The induction of domains with pressure is entirely reversible; Fig. 2 shows a vesicle at 42 °C which forms a homogenous fluid lamellar phase, pressure can be applied to induce separation to coexisting L_d and L_o phases and when the pressure is released, the vesicle returns to a homogeneous fluid state. This process can be repeated several times to cycle the induction of phase separation and remixing. During repeated pressure cycling, it was noted that the membrane exhibited an increase in excess area and a corresponding reduction in the apparent membrane tension (as shown by an increase in the magnitude of fluctuations). This is thought to occur due to the expulsion of water as the lipid surface area is reduced under pressure, so the internal volume is reduced to minimize the membrane elastic stress.¹⁹

Fig. 2 Pressure induced phase separation of GUVs, with a subsequent decrease in pressure a homogeneous fluid lamellar phase is restored. The reversal of the continuous/discontinuous phases seen here at high pressure compared to Fig. 1 highlights the likely compositional heterogeneity between vesicles. Note, the slight shadowing visible at low pressures is due to the optical properties of the sapphire windows of the pressure cell. Scale bars are 30 μm.
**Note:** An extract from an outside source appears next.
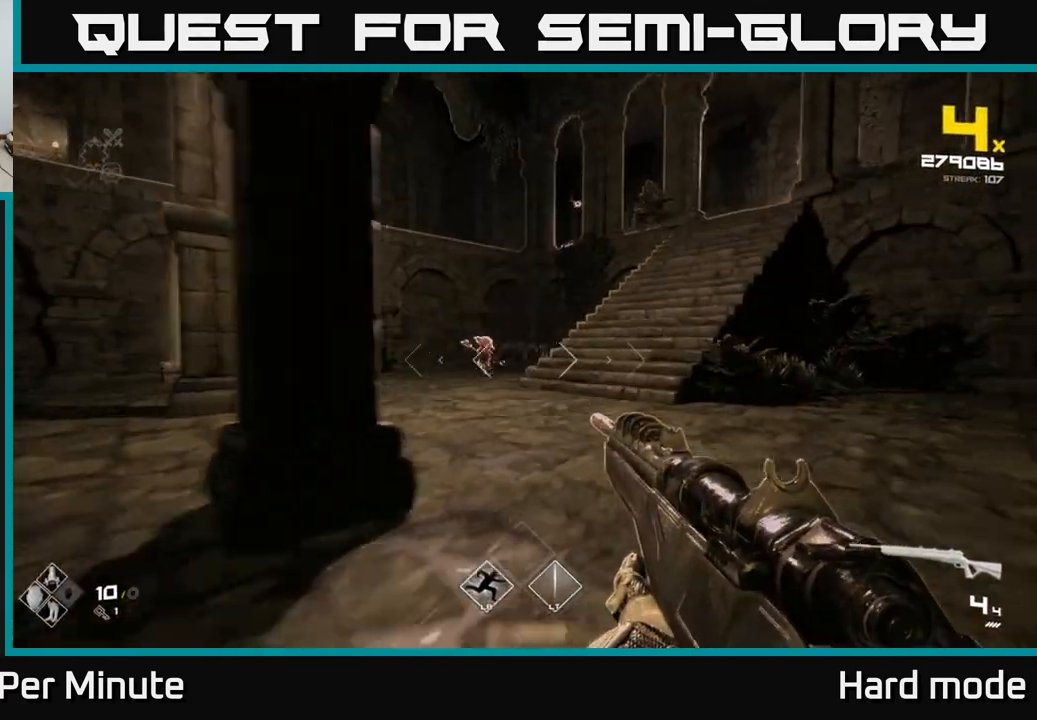
{"buttons": [], "left_stick": "up-right", "right_stick": "center", "events": [[167, "right_stick", "up-left"], [283, "R2", "down"], [283, "right_stick", "center"], [300, "left_stick", "up-right"], [367, "R2", "up"]]}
Although there appear to be two distinct formation mechanisms for the observed membrane domains, the pressure range over which the phase separation onset occurs in individual GUVs at one temperature is narrow. Fig. 3a shows the pressure at which phase separation became apparent in GUVs as a function of temperature. Each point is an average of 10 GUVs in the same sample. There appears to be a linear relationship between temperature and onset pressure within each sample as predicted by the Clapeyron equation.¹⁰

Fig. 3 (a) Phase separation pressure in individual GUVs as a function of temperature. Each point is an average of 10 GUVs in a single sample. (b) Radially integrated small angle X-ray diffraction patterns at 34 °C (black) and 60 °C (blue line), both at atmospheric pressure. Inset shows the two Voigt functions (blue lines) fitted to the first order peaks at 34 °C (experimental data in black) and the sum of the fitted peaks (red line) for comparison with the experimental data. (c) The effect of pressure on the lattice parameters of the two lamellar phases at a constant temperature of 42 °C. (d) Pressure–temperature phase diagram for the same lipid mixture compiled from SAXS and single GUV experiments, crosses mark phase separation pressures measured in GUVs by microscopy, black circles represent SAXS measurements showing L_d–L_o phase separation and grey circles represent SAXS measurements showing a single homogeneous fluid phase.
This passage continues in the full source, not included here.